TEMPO.CO, Jakarta - Direktur Community Of Ideological Islamic Analyst (CIIA) Harits Abu Ulya mengungkapkan plus-minus jika teroris Aman Abdurrahman dihukum mati atau penjara seumur hidup dalam perkara otak penyerangan teroris di sejumlah wilayah Indonesia.
Tak lama lagi Majeiis Hakim Pengadilan Negeri Jakarta Selatan menjatuhkan vonis. Jumat lalu, 18 Mei 2018, Jaksa Penuntut Umum menuntut Aman dengan hukuman mati. Namun, berdasarkan pasal-pasal dakwaan pemimpin organisasi teroris Jamaah Ansharut Daulah (JAD) tersebut bisa dijatuhi hukuman penjara seumur hidup.
"Akan pengaruh terhadap dinamika ISIS di Indonesia dan terhadap aspek keamanan," kata Harits pada saat dihubungi di Jakarta pada Sabtu, 19 Mei 2018.
Jika Aman dijatuhi hukuman penjara seumur hidup, menurut dia, konsekuensi terberatnya pada deradikalisasi. Aparat keamanan seperti Detasemen Khusus 88 Antiteror Polri hingga pegawai lembaga permasyarakatan harus bisa memastikan ajaran terorisme Aman tidak menyebar ke narapidana lainnya.

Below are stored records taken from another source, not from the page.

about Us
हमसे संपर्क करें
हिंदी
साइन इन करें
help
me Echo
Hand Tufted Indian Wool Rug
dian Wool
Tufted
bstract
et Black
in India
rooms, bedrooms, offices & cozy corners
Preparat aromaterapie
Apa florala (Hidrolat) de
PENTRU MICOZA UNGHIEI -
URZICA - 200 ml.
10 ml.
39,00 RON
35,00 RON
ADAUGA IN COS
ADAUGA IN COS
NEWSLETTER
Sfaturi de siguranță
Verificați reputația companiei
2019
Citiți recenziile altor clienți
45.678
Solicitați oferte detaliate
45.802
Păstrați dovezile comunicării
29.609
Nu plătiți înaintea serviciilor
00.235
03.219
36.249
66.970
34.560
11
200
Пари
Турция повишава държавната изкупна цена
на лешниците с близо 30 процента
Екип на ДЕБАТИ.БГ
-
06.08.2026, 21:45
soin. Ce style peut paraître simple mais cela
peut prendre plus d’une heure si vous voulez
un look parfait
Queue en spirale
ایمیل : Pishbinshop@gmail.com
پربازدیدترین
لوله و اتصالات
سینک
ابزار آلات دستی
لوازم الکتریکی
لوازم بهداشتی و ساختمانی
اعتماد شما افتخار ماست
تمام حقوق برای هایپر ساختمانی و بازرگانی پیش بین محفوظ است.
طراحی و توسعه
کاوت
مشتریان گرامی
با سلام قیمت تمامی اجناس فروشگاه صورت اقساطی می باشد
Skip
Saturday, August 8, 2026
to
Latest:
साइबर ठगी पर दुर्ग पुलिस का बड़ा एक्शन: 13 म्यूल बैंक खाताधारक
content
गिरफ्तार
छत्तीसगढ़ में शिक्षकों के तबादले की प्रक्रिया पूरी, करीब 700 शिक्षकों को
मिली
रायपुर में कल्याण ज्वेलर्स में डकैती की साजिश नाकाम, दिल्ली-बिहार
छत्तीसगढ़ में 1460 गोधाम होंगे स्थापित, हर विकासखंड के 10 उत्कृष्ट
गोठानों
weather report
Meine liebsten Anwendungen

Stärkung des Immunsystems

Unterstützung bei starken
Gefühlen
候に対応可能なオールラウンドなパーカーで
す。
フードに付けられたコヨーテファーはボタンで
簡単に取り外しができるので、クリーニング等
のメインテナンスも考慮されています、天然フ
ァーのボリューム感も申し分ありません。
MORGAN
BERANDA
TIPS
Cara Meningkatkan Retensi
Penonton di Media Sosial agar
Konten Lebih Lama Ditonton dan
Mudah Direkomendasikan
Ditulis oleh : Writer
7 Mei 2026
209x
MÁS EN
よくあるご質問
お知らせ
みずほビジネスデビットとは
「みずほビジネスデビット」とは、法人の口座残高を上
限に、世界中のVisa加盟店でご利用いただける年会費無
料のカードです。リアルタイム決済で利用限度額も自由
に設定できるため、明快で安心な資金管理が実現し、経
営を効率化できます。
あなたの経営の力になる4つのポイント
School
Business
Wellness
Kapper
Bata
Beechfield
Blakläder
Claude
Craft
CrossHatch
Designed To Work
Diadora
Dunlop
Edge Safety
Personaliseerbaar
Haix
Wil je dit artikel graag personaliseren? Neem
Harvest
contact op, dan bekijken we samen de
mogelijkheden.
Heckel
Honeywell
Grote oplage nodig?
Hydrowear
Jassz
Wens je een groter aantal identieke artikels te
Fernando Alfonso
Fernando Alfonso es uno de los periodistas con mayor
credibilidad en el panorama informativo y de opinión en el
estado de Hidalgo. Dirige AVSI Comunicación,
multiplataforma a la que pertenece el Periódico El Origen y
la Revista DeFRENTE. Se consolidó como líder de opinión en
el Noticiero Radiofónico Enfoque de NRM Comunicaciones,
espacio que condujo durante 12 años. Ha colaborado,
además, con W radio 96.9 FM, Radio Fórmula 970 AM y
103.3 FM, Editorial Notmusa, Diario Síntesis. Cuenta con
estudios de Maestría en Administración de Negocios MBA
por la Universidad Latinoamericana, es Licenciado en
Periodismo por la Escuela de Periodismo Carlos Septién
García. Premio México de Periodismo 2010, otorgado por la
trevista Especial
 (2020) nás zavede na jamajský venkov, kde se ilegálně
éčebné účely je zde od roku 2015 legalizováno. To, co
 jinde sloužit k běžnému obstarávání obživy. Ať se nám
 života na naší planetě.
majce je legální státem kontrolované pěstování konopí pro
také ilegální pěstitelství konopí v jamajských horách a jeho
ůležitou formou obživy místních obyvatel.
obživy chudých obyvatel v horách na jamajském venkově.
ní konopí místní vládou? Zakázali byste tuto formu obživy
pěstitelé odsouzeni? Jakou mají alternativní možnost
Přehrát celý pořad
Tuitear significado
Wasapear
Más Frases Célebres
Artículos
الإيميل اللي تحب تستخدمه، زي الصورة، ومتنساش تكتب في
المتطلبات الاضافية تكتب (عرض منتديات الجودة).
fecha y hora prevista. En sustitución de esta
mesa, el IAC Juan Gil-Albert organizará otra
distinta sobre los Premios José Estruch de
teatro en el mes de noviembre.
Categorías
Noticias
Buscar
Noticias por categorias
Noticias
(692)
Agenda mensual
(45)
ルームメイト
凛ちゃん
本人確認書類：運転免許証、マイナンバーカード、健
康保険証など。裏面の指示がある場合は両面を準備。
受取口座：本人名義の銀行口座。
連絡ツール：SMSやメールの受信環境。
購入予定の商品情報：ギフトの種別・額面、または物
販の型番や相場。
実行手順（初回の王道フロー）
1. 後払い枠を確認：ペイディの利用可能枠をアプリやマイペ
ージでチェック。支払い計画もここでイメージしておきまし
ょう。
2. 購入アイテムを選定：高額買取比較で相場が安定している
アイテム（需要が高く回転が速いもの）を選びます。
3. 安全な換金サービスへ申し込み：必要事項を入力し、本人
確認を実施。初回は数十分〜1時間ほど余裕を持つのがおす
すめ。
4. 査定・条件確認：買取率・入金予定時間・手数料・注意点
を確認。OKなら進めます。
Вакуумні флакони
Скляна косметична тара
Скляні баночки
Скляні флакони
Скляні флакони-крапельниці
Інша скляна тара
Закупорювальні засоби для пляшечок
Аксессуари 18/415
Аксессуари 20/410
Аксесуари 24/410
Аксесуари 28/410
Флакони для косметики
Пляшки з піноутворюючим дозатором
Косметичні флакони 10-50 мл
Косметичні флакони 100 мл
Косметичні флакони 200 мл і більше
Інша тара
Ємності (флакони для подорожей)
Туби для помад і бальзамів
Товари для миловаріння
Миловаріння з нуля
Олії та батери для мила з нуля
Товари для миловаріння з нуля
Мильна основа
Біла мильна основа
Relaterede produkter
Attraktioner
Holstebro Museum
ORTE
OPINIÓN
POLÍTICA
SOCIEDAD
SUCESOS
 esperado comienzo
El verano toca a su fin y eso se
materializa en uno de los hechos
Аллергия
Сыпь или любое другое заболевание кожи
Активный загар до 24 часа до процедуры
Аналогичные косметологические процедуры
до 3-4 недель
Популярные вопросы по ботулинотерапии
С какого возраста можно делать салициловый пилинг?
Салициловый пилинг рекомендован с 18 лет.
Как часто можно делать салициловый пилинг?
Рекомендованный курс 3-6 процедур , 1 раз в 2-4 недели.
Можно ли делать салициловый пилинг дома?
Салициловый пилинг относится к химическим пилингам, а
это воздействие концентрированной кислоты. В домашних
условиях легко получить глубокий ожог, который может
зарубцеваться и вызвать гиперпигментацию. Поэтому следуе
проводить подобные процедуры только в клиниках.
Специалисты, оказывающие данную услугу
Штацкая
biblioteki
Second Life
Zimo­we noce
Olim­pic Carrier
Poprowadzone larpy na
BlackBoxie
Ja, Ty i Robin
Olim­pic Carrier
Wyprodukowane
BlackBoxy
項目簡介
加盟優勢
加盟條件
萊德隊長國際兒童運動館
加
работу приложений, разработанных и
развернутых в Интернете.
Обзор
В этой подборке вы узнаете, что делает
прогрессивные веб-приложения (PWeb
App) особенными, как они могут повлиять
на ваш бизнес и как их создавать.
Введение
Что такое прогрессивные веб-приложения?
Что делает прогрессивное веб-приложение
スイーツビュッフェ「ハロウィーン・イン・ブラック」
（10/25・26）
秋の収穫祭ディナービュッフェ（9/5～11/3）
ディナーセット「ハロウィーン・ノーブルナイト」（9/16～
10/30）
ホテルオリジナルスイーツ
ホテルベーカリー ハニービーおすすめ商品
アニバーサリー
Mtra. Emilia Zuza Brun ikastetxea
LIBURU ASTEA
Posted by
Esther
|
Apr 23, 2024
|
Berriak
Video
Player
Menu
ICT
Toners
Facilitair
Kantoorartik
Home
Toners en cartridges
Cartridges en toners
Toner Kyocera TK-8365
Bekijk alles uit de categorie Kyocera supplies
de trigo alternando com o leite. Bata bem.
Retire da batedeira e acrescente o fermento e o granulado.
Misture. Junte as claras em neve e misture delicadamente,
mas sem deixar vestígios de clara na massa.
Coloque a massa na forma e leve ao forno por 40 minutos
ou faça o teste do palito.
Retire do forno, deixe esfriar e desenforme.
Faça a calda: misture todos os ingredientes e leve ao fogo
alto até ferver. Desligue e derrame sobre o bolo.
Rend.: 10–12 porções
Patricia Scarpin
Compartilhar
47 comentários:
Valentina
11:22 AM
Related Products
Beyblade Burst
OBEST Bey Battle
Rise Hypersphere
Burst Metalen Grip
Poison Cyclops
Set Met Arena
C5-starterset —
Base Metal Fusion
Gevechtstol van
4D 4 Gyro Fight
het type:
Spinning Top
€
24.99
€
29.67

"Tapi selama ini, walau sudah maximum security, tetap saja (Aman) bisa komunikasi dengan (teroris) yang lainnya."
Aman Abdurrahman telah menyatakan keberatan atas tuntutan hukuman mati yang disampaikan Jaksa. Oleh sebab itu, dalam persidangan pada Jumat, 25 Mei 2018, Aman dan pengacaranya akan menyampaikan pleidoi atau pembelaan masing-masing.
Adapun dengan vonis hukuman mati, Harits memprediksi, dalam jangka pendek bisa muncul reaksi balas dendam dari pendukung Aman. Sedangkan dalam jangka panjang, organisasi JAD atau jaringan ISIS di Indonesia akan melemah jika Aman meninggal.
Harits menggarisbawahi, Aman Abdurrahman adalah episentrum dinamika gerakan ISIS di Indonesia. "Walau akan ada regenerasi, pasti tidak akan sekuat Aman."
Selain pemimpin JAD, Aman Abdurrahman alias Oman Rochman alias Abu Sulaiman juga disebut sebagai pemimpin tertinggi ISIS di Indonesia. Dia terdakwa serangkaian teror mulai dari bom Sarinah hingga bom gereja di Samarinda.